* _TASKS AND EXERCISES_:
A. From the serialization article, write out the passage from "Data serialization is" to "these different formats.".
B. In the serialization article, what kind of errors does nested data make it easy to run into when serializing relationships between objects or tables?

(Beginning of GIVEN PASSAGE)

Simplifying Serialization with Marshmallow: An Introduction with SQLAlchemy

Introduction

Serialization is the conversion of an object into an easily transported form. When building out a full-stack application, it acts as a translator and allows data to flow smoothly between the frontend, backend, and any other component. Serialization is an essential tool to allow components to communicate and exchange information between each other.

JSON Serialization typically converts objects into JSON and is used for data interaction between the server and client over a network. SQLAlchemy Serialization is more database-focused and will convert SQLAlchemy models or database query results into a format suitable for storage or transmission (usually JSON). SQLAlchemy also provides built-in serialization methods for working with an ORM system, allowing for easier conversion from query results to JSON.

While both of these serialization methods can be incredibly useful, as data structures become more complex, libraries have become increasingly popular among developers, as they can streamline serialization. Marshmallow is a great example of a Python library that converts various data types into Python and vice-versa. This blog will delve deeper into the comparison between Marshmallow and SQLAlchemy Serialization.

The Challenges of Serialization

Data serialization is a crucial component when connecting different components and services across networks. Data needs to be converted quickly and efficiently into an easily transmittable and reconstructable format. Given the vast amounts of data that are constantly exchanged, there are some challenges that developers face when serializing data.

Divergence of Data Formats: When the backend and the frontend interact, there are many diverse sets of data formats like JSON, XML, etc. Serialization needs to be able to translate between these different formats.
Nested Structures and Relationships: In the case of relational databases, like those you would work with using SQLAlchemy, nested data structures add new complexities. When serializing and de-serializing relationships between objects or tables, it is easy to run into recursion errors from nested data.
Performance: As databases become more complex and there is an increase in the flow of data, inefficient serialization can impact system performance. This can decrease the speed of a system and overall responsiveness.

(End of GIVEN PASSAGE)
(Beginning of SUPPLIED INFORMATION)

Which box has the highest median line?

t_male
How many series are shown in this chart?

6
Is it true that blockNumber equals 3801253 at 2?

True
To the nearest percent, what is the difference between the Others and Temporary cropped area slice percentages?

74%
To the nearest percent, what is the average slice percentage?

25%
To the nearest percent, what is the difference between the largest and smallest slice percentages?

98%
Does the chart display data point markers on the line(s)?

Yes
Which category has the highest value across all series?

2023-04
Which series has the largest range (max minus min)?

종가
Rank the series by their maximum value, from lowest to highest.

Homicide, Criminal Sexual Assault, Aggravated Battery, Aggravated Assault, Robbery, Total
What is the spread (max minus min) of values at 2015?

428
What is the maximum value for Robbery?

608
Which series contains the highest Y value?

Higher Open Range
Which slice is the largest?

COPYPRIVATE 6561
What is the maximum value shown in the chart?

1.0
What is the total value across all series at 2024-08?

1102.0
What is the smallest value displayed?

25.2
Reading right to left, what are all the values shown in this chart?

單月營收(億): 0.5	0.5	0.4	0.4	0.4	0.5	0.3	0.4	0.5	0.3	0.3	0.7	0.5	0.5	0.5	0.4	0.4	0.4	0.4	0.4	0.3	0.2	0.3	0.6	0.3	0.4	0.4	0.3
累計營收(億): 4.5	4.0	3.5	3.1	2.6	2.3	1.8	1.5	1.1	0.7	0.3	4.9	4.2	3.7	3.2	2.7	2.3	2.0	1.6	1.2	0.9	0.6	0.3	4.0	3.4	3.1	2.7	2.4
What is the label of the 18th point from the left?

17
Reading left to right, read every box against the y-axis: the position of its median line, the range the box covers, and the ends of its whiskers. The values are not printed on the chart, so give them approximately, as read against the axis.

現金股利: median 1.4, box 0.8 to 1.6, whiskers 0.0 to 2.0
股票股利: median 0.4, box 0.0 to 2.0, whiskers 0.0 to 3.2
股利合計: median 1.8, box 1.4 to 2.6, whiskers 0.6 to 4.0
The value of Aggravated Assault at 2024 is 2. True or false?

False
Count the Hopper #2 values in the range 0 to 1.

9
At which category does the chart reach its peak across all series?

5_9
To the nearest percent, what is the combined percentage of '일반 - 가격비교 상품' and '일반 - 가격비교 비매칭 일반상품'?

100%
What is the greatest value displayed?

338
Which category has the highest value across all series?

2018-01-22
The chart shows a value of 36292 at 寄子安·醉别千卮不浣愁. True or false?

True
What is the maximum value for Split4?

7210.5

(End of SUPPLIED INFORMATION)

* _RESPONSES BY TASK_:
A.
Data serialization is a crucial component when connecting different components and services across networks. Data needs to be converted quickly and efficiently into an easily transmittable and reconstructable format. Given the vast amounts of data that are constantly exchanged, there are some challenges that developers face when serializing data.

Divergence of Data Formats: When the backend and the frontend interact, there are many diverse sets of data formats like JSON, XML, etc. Serialization needs to be able to translate between these different formats.

B. Recursion errors.